Exercise. Among the entries, find the lines with the string "bold" and report them.

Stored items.
□ □ □ □

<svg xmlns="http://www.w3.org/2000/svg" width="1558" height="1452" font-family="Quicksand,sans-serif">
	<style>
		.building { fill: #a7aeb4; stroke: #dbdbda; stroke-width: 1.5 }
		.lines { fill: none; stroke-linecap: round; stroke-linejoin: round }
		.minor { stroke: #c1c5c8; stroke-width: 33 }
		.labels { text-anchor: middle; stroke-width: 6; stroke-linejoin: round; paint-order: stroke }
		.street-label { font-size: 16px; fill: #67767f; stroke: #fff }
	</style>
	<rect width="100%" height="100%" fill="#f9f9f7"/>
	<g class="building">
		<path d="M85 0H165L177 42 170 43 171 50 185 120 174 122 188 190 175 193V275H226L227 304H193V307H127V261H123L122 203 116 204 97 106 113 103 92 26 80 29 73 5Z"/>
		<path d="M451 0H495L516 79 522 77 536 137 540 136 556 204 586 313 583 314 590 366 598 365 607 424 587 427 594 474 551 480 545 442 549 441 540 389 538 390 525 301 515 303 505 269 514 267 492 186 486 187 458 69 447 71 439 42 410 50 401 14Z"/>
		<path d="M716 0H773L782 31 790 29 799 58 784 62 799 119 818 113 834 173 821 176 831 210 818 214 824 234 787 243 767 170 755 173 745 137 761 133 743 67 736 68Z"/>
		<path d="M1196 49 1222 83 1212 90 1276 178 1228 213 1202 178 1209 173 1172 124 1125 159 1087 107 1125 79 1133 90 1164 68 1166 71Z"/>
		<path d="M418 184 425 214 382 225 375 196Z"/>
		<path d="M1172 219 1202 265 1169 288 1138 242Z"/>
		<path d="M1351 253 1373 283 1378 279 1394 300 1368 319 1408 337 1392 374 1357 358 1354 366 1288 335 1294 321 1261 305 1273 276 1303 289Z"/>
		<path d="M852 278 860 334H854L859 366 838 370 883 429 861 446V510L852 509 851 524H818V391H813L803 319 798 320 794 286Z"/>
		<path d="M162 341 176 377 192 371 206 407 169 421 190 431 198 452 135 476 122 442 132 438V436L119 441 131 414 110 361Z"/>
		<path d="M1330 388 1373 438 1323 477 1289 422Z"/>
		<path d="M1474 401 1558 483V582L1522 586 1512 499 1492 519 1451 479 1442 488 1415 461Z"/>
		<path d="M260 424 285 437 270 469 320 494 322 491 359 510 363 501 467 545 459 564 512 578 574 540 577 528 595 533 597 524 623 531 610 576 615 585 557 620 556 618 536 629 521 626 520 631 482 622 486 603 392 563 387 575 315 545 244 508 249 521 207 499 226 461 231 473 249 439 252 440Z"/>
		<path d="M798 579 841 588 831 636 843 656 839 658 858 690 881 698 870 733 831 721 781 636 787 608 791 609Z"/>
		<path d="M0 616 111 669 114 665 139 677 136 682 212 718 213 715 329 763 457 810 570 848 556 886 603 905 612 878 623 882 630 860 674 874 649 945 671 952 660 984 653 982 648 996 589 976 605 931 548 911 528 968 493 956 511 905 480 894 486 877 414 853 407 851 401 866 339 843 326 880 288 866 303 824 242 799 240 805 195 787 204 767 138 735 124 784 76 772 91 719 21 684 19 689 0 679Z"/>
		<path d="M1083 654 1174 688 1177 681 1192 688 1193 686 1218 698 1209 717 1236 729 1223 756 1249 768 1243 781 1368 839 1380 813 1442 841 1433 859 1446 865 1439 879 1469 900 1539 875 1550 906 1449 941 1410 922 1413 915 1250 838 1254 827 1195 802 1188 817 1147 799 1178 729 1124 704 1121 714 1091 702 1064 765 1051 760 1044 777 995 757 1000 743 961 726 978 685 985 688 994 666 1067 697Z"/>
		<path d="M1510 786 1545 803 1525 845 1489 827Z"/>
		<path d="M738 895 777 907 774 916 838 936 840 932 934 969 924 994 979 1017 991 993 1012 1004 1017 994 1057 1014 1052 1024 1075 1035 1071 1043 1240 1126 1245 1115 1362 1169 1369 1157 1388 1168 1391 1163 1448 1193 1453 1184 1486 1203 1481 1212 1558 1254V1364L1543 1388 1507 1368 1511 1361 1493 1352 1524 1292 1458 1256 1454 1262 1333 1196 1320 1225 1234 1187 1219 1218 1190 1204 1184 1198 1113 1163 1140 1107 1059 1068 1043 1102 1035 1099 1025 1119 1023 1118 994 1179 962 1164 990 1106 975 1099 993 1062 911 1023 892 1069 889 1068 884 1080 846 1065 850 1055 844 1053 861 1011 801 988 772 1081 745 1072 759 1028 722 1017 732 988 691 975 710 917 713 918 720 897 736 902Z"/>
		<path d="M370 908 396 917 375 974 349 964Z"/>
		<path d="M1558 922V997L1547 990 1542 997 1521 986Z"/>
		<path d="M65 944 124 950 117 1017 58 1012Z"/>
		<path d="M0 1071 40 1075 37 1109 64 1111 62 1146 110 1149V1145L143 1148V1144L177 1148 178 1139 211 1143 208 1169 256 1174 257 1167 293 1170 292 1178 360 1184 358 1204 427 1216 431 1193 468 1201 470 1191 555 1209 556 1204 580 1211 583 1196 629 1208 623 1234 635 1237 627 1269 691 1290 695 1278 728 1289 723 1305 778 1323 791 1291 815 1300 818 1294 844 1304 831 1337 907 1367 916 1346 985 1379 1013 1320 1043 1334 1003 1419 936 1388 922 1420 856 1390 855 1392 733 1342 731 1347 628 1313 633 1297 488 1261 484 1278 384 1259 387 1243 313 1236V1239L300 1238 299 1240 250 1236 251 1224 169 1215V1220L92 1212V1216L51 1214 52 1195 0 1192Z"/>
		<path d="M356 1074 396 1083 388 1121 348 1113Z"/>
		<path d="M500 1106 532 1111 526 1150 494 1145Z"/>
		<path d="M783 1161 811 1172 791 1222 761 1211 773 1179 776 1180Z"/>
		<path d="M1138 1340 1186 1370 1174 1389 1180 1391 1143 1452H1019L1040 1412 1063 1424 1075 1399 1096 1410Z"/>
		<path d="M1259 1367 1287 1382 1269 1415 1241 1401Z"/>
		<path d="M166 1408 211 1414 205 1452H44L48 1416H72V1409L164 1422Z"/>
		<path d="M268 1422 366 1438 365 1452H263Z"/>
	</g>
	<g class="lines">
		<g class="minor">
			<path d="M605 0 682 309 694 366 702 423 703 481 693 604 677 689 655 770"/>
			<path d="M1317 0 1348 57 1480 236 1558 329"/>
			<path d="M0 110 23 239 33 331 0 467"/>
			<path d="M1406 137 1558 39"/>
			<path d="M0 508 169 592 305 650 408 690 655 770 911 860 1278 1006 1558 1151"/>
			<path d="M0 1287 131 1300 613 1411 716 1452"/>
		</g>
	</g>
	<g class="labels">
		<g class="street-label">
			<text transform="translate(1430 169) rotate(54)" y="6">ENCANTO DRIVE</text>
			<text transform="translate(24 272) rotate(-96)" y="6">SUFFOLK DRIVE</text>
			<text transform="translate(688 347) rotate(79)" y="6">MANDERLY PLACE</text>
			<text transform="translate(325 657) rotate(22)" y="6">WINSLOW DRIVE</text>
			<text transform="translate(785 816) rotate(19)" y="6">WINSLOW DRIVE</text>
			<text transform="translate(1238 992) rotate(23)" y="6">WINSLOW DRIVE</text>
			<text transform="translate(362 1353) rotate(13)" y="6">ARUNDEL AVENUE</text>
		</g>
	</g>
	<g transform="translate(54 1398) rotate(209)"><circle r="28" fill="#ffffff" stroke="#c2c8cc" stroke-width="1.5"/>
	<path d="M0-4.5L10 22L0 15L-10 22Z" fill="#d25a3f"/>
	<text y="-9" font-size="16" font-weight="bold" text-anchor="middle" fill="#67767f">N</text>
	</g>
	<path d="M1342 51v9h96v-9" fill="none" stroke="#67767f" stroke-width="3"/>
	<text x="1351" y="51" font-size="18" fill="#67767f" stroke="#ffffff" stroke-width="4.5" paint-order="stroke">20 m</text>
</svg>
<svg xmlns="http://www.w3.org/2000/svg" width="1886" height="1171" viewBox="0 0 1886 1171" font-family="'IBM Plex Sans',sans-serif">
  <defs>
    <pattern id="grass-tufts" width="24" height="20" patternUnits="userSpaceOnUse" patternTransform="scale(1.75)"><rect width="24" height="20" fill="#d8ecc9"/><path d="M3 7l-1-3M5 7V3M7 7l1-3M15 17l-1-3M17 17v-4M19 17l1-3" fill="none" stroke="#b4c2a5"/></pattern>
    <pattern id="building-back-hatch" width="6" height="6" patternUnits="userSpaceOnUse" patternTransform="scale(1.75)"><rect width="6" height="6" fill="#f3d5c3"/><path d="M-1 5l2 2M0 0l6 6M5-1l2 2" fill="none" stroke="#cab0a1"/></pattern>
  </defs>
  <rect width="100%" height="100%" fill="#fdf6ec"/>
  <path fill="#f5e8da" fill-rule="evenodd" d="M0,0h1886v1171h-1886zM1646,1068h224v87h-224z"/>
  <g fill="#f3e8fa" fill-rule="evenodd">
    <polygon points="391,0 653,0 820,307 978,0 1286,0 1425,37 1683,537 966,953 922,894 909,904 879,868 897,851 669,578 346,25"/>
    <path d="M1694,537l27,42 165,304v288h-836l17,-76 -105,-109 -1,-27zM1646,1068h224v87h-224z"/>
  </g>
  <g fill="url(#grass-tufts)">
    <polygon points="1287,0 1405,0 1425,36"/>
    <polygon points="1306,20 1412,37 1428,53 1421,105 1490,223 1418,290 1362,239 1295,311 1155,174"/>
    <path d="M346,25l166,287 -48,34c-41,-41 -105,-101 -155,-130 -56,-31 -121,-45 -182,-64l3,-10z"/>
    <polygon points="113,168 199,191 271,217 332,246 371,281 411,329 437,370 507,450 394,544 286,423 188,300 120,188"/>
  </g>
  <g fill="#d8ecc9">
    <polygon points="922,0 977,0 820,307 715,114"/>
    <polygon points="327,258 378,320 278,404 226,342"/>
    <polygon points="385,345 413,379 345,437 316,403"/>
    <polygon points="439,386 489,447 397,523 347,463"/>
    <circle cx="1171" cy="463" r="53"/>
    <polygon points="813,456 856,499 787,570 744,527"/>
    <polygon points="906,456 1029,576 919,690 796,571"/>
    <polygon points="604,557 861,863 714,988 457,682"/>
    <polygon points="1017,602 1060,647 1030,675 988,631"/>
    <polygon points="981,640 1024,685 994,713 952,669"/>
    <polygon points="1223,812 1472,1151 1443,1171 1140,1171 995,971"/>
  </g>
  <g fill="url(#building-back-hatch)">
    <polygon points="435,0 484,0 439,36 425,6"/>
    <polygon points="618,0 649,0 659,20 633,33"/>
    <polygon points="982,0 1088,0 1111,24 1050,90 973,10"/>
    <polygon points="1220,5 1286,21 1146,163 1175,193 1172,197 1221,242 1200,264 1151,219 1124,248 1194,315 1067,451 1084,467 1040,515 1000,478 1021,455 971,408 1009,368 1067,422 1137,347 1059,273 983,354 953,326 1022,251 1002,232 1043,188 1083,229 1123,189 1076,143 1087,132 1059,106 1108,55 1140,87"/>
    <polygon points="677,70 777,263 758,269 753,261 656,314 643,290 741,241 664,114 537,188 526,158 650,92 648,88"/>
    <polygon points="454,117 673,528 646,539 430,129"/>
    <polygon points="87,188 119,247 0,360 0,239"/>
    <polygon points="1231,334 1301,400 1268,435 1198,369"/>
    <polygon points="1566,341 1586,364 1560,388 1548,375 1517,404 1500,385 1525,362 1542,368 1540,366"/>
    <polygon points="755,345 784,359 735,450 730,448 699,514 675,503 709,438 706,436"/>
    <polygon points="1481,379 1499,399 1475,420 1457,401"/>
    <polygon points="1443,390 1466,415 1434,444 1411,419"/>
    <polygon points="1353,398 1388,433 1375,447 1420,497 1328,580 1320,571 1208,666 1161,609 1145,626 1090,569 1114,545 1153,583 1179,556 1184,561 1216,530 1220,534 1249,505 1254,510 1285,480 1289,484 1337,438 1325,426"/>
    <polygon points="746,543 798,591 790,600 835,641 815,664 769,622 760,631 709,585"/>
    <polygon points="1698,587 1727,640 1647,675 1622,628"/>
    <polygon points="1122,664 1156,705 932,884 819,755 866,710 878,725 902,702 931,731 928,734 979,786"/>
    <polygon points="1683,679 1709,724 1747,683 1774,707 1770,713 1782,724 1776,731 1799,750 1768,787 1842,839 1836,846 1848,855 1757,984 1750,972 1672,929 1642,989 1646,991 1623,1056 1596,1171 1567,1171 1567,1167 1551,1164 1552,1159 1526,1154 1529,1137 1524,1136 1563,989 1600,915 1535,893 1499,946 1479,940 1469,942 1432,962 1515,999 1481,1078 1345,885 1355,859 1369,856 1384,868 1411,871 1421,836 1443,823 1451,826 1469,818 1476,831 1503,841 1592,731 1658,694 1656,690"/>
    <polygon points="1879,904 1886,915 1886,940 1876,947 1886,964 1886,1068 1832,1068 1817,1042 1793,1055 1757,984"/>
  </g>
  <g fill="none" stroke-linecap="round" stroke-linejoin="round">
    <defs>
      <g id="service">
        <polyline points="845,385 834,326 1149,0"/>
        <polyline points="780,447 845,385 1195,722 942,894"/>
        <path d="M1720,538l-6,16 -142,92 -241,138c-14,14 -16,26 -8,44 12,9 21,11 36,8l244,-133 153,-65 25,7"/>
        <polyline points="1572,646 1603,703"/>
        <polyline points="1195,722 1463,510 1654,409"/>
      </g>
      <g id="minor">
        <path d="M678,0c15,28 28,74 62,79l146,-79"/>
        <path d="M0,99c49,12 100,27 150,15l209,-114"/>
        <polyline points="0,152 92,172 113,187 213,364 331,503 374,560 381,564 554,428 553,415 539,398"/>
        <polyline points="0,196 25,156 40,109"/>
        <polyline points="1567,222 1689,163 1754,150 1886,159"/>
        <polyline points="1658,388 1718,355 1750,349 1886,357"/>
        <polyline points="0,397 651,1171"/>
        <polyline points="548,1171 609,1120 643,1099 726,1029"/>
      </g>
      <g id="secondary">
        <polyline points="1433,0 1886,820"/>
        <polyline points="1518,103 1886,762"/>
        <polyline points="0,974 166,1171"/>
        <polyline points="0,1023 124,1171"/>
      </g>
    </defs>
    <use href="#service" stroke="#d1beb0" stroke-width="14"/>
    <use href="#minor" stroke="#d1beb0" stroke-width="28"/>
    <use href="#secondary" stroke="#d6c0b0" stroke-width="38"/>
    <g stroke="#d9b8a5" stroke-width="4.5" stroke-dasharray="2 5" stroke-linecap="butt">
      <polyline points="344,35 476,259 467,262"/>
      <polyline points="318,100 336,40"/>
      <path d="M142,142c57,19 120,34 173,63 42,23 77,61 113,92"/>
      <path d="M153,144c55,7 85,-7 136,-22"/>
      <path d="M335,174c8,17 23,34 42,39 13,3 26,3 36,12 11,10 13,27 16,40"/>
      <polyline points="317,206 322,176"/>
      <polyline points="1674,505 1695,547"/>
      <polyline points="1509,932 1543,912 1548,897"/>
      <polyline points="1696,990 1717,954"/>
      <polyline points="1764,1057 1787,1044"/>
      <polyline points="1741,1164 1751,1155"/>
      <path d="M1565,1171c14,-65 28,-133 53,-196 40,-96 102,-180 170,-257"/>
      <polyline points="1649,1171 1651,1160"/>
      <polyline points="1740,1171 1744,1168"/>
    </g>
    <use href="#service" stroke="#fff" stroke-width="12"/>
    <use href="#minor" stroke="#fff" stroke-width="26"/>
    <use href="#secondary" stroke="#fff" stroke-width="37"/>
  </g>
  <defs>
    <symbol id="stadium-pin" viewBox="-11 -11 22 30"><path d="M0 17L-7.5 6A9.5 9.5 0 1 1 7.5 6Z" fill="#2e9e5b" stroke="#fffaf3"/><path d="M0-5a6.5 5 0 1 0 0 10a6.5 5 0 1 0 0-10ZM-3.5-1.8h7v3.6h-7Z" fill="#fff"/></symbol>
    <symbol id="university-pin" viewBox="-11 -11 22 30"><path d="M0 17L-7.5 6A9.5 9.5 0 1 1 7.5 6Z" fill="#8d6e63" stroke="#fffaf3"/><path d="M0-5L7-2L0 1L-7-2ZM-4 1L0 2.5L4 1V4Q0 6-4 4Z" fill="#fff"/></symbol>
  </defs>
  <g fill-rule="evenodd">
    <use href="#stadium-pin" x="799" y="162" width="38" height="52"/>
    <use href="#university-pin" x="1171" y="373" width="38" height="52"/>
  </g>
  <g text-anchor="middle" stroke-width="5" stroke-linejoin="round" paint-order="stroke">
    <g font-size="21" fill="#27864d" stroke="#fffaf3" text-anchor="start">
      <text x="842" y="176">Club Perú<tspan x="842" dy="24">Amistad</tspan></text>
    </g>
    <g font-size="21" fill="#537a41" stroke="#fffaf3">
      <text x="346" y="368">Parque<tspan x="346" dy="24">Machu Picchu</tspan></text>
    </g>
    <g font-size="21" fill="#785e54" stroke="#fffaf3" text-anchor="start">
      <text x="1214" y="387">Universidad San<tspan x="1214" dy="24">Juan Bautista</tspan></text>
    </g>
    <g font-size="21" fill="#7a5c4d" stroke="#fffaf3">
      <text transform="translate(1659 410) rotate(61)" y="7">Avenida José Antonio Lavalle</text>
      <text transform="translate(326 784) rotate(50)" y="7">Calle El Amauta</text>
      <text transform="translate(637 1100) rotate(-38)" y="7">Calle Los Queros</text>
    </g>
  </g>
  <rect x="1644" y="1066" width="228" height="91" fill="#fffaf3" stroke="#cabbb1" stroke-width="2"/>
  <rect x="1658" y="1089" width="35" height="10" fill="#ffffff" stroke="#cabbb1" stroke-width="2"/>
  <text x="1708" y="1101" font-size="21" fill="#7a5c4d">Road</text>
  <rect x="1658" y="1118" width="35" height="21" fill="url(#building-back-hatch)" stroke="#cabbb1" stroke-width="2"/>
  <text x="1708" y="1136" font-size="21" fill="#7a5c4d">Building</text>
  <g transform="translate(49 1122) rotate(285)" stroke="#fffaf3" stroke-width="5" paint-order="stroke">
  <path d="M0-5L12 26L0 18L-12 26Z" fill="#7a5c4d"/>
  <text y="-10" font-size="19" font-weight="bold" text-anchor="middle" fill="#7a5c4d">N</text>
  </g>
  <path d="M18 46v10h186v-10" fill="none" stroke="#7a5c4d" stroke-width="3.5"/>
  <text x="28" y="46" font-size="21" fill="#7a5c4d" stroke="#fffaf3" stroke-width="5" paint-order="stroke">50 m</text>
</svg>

□ □ □ □

Solution for this task.
	<text y="-9" font-size="16" font-weight="bold" text-anchor="middle" fill="#67767f">N</text>
  <text y="-10" font-size="19" font-weight="bold" text-anchor="middle" fill="#7a5c4d">N</text>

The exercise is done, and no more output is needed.